Kender’s lawyer, Paul Keres, demanded that Kender be acquitted, granted compensatory damages, and that his legal expenses in the amount of €55,000 be covered by the state. The prosecutor, on the other hand, said that Kender’s guilt in the case was evident, and demanded a pecuniary punishment in the amount of €3,939.
“Untited 12”
The North District Prosecutor's Office has accused Kender of having produced child pornography. The subject of the trial is his short story “Untitled 12,” which was published in 2014 and subsequently banned.
Kender’s short story about a pedophile featured what has been called “graphic descriptions” of the sexual abuse of children.
The prosecutor argues that paragraph 178 of the Penal Code, based on which Kender was charged, does not specify that real-life victims have to be involved, and points out that people have been found guilty for the same crime as recently as April 6, 2016.
The defense argues that Kender has been charged arbitrarily and treated unfairly, as the same text the prosecutor considered to be child pornography was distributed and published by another 47 people, among them several well-known members of Estonian society.
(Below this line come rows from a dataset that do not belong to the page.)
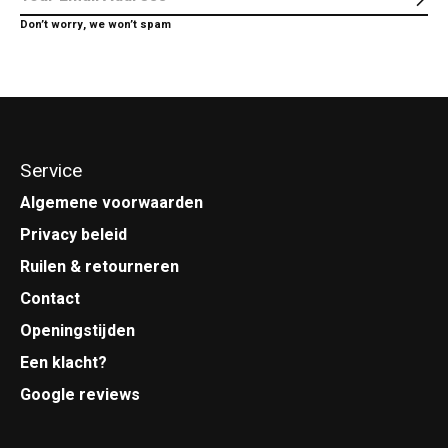
Abo
Don’t worry, we won’t spam
Service
Algemene voorwaarden
Privacy beleid
Ruilen & retourneren
Contact
Openingstijden
Een klacht?
Google reviews
.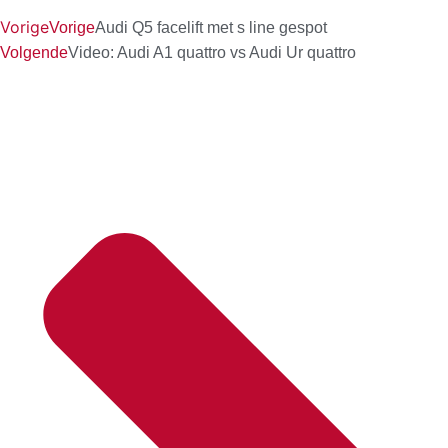
Vorige
Vorige
Audi Q5 facelift met s line gespot
Volgende
Video: Audi A1 quattro vs Audi Ur quattro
Kender points to other literary works to demonstrate that he is being singled out arbitrarily. Both Vladimir Nabokov’s “Lolita” as well as the Marquis de Sade’s “120 Days of Sodom” are freely available, and Nabokov has even portrayed as pleasant what Kender himself portrayed as disgusting, the defense argues.
The defense also argues that there is no basis for prosecution, as neither intent nor the matter of the place where the supposed crime was committed has been addressed. There is no proof that Kender intended to create child pornography, his defense argues.
Kender pleaded not guilty, and has said that he doesn’t understand in what way his work is supposed to be child pornography.
According to Estonia’s Penal Code, the manufacture of child pornography is punishable by a pecuniary punishment or up to three years' imprisonment.